Four years after the incident in the metro, the disease had taken full control. He quit his small jobs, lived at home and went on disability. His life limped along. Then one afternoon, he was sitting and surfing TV channels when he heard something that made him prick up his ears.

He’s describing me

An adolescent psychiatrist was talking. He spoke of the reasons that young people became anxious. He spoke of how to support them in becoming more mature and independent. This psychiatrist specialized in social withdrawal. When Masashi recalls his immediate reaction to the specialist’s words, his voice rises: “I felt, That’s me! He’s describing me!”


The experience spurred Masashi to action, and soon after, he found himself – and his father – sitting in the consulting room of the very same psychiatrist.

 

The father set about describing how disappointed he was in his son. “My father said, ‘I’m getting tired of him.’ And he said that if the psychiatrist were to recommend institutionalized care that would be just fine.” Masashi listened in silence. But then he heard something astonishing: someone opposing his father. For the psychiatrist replied that no – Masashi shouldn’t be sent away. On the contrary, he should be treated in his home, and his family would play a central role in his recovery.

 

Masashi could feel his father stiffen. But he also felt another sensation surging through his own body. “It was a rare moment. I felt so comforted. The psychiatrist was on my side!”

It was a rare moment. I felt so comforted. The psychiatrist was on my side!

Masashi Fujisawa

Reclaiming his life

Masashi was 25 at the time and completely cowed by fear. It was a powerful tyrant that he would have to reclaim his life from. The psychiatrist set his new patient many demanding tasks so that he would succeed – and also involved the family. He asked Masashi’s father to sign a contract in which he promised not to yell at his son, and to listen to him without interrupting. Masashi’s father signed. Today Masashi says with a smile that, while his father certainly hasn’t always lived up to the contract’s terms, nothing is as it was before.

 

Some years after that first consultation, Masashi was ready to be eased into a workplace that accommodated vulnerable employees. In the beginning, he worked three hours a day. He also started taking psychology classes at correspondent university.
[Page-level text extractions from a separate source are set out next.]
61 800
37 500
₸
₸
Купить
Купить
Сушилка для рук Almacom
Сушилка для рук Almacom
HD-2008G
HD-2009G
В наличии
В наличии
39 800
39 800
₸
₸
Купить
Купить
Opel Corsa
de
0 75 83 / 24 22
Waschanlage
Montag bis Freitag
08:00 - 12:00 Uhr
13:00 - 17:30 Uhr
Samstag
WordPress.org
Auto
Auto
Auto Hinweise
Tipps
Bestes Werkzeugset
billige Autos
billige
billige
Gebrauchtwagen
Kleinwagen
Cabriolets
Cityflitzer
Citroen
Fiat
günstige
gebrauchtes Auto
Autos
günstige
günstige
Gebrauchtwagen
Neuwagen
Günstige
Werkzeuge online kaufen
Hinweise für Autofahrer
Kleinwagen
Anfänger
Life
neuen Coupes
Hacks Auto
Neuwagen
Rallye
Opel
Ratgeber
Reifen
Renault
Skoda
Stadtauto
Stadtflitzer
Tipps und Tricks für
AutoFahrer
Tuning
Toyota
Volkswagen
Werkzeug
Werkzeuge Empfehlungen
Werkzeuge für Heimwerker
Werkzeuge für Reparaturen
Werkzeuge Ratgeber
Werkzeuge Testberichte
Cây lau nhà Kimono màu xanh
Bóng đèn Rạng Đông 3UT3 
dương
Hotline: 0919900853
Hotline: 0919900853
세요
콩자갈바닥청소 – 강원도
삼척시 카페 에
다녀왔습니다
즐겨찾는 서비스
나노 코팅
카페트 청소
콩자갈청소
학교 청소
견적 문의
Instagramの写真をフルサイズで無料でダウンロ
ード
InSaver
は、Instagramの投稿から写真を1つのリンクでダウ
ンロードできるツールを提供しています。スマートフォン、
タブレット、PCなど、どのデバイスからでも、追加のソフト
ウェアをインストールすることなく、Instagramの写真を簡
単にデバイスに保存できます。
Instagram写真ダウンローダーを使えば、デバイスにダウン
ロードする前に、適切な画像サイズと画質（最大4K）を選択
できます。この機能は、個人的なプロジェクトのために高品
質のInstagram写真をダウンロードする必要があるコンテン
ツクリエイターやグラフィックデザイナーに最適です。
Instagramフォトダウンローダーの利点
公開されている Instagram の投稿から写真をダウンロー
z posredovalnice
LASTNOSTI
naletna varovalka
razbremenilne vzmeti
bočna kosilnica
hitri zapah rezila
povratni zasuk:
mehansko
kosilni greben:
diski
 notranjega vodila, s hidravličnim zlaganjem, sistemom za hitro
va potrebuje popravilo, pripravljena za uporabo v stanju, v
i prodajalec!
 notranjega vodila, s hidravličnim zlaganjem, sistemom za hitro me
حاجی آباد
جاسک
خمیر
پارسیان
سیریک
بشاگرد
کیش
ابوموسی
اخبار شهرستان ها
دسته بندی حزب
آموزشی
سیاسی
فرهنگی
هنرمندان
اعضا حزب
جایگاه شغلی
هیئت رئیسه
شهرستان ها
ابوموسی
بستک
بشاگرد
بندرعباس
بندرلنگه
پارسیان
In them, he’s been learning to understand not only himself, but also the people who it’s become his job to help – for Masashi was hired by an organization that assists people who have physical and mental disabilities. “My job is to support our clients in finding work. I can use my psychological knowledge to coach them in solving their problems.”

 

“My life has changed slowly,” he adds. Yet the changes have been substantial: now he can work full time and he has just taken the last exams for his degree. He’s even able to ride the metro again. 

 

That doesn’t mean that he’ll never feel vulnerable again. Masashi’s newly won resilience is tested frequently. He says that recently, for instance, his manager called him into his office. The manager’s booming voice often makes Masashi start. “What springs to mind is: What did I do wrong? But I try to follow the instructions on how to deal with my fears: I delay my response. I monitor myself. And I remind myself that as a last resort, I can ask my psychiatrist to intervene on my behalf.”

 

Just the thought of being under his psychiatrist’s protection was enough. The inner trembling that warns of approaching anxiety started to subside. His body told him that he was calm.

 

Then he walked into his manager’s office.